We recently received from alumni authors two very different, but similarly themed and equally enjoyable, provocative books.

The Map of Lost Memories, by Kim Fay ’88, is a gripping and intricate tale of a young woman treasure hunter in Cambodia. Besides its graceful prose, the novel offers an absorbing education on the mysteries of the Khmer people and the cultural cross-fertilization, and corresponding misunderstanding, of mid-1920s Southeast Asia.

The other is In the Memory of the Map: A Cartographic Memoir, by Christopher Norment ’82 MS. I generally find memoirs of living people tedious and embarrassing. But Norment has written a refreshing recollection of his life as inspired and organized by maps, starting with the free filling station maps he collected as a kid and moving deliberately toward an allegorical “trip without a map” through the Pasayten Wilderness of the North Cascades.

Map of Lost MemoriesIn the Memory of the Map

Presumably coincidental in their similar titles, the books nevertheless evoke the aspirations, dreams, and metaphors invested in maps as well as suggest interpretations of the maps contained in this issue.
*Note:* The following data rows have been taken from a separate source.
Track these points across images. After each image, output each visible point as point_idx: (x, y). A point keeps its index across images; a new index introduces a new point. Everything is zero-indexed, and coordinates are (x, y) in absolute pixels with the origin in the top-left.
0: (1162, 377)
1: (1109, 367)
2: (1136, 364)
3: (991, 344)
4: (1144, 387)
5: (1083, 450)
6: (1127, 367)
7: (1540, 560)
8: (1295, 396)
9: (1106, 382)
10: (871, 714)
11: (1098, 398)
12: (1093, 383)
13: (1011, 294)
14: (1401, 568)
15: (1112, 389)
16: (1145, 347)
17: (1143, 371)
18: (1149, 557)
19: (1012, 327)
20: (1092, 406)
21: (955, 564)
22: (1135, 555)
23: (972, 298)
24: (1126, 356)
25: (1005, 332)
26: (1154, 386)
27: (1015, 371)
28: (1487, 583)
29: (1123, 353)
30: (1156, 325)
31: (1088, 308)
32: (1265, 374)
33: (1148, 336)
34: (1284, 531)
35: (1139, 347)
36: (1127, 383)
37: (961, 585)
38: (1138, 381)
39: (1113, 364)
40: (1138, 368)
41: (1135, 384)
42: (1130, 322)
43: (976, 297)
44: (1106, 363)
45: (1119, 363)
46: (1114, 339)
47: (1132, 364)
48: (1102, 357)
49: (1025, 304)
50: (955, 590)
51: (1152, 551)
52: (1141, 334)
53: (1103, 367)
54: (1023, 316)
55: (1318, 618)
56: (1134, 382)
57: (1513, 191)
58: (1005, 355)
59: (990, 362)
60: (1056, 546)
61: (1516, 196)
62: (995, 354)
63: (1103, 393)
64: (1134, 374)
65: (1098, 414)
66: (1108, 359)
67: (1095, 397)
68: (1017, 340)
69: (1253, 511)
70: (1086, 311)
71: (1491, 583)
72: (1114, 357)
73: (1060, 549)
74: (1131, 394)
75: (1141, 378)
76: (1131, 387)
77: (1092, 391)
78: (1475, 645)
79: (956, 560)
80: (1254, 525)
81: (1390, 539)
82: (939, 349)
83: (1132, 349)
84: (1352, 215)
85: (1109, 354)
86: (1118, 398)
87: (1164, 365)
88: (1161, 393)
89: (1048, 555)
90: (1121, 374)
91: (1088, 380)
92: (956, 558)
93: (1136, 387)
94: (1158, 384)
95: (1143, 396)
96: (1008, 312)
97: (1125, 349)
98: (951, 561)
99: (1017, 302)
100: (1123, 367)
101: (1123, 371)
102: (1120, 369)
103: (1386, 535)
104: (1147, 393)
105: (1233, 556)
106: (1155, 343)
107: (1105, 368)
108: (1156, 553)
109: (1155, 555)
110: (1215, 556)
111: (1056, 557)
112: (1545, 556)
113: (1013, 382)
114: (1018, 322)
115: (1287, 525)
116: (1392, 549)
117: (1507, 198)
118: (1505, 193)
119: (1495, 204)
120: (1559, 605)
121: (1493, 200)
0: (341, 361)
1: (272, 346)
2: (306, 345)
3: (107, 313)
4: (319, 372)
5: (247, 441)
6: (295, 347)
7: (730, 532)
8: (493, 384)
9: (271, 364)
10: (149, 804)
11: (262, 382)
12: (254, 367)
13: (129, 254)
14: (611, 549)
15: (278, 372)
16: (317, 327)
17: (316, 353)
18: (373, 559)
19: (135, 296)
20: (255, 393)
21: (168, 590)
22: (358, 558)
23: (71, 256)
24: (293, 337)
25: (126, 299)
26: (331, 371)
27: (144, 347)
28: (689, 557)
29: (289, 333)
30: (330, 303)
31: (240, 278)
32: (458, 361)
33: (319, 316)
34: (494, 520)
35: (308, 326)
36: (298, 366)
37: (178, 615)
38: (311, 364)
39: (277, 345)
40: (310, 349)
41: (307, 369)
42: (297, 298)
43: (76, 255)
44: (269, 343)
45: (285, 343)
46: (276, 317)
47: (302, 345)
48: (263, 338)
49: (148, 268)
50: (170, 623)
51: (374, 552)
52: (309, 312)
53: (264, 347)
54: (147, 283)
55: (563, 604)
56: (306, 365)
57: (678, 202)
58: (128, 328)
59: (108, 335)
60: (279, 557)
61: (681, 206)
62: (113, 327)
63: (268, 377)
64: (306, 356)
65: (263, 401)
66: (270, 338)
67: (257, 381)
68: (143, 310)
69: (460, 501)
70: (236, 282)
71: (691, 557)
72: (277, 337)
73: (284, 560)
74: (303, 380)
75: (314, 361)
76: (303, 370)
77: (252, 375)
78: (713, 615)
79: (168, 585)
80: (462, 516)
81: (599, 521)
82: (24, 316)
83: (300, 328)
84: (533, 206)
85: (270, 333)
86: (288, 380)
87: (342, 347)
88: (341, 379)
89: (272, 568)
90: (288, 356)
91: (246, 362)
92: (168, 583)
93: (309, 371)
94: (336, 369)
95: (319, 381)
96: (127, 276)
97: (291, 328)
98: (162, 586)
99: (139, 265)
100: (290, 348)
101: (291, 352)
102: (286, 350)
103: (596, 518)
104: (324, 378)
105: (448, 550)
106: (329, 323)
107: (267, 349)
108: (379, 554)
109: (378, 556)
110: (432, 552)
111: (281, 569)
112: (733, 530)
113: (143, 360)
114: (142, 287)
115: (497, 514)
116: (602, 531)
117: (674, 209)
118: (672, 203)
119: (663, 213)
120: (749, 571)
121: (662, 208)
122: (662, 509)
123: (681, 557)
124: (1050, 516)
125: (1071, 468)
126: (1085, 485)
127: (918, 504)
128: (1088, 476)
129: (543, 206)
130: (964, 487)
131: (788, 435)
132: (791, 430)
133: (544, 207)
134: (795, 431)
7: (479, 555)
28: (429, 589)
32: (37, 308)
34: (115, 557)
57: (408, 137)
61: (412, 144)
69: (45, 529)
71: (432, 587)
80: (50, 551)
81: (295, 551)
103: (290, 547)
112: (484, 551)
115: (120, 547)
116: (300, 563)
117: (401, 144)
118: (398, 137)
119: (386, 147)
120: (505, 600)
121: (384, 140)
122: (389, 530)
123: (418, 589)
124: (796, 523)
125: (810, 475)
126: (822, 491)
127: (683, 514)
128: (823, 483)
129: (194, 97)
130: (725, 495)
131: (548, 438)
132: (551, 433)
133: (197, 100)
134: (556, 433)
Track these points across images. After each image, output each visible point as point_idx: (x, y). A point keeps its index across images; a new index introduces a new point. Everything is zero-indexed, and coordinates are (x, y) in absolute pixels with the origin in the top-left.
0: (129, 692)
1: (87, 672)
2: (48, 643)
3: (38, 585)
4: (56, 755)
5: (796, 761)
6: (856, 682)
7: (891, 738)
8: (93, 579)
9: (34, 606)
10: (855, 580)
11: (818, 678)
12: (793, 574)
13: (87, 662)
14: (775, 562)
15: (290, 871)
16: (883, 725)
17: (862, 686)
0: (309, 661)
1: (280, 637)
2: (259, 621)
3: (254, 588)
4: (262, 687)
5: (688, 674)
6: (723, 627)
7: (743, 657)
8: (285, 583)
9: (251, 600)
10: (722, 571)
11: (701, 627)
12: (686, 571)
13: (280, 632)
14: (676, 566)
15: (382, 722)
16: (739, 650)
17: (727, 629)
As simple as it seems on the surface, the map on page 44 of northeastern Washington and the Colville reservation contains layers of memory and meaning, both cultural and political.

Technically not a map, the satellite photo of British Columbia’s Gulf Islands both inspires adventure in a place so near and yet so unfamiliar to many of us and suggests environmental influences and relationships in a people who have only tentatively revealed themselves.

In discussing the power of maps to inspire the imagination, Norment recalls another writer’s observation that maps are a frequent feature of children’s books. What would Winnie-the-Pooh or Lord of the Rings be without maps? And the map in Treasure Island creates “a space precisely the size of a boy’s imagination.”

Referring to yet another book about maps, this one outside our WSU parameters, a recent commentator discusses the early cartographer Ptolemy’s Geography as an “attempt to take myths out of maps.” Whether or not Ptolemy was successful, I suggest the campus master plan on page 17, a yet different kind of map, might benefit from injecting some mythologizing of another sort, thus exciting the imagination. Such a map might more strongly require certain questions of us: “Where might we end up?” and, “What must we do to reach this place?”

Such musing also recalls a book, reviewed in a previous issue, that should be appreciated for its allegorical value as much as its information. Marty Mullen, who served for over 30 years in arts programming and student affairs, has compiled in her Reflections on the Road what surely is the most comprehensive mapping, geographical and historical, of this place where she lives, a value that could well be reaffirmed by our land grant university.

Norment observes that other than the occasional blank spot, there are few unmapped places left on Earth. Except, that is, for what George Eliot called the “unmapped country within us.” Which, I might add, must affect the eventual mapping of that wilderness we call the future.

And that suggests a yet very different, metaphorical kind of mapping. A sociologist, a philosopher, a geologist, and a political scientist have in their “Ethics of Climate Change” transcended the pointless arguing over climate change’s existence and attempted to chart the unknown course of the ethical implications of a world in flux.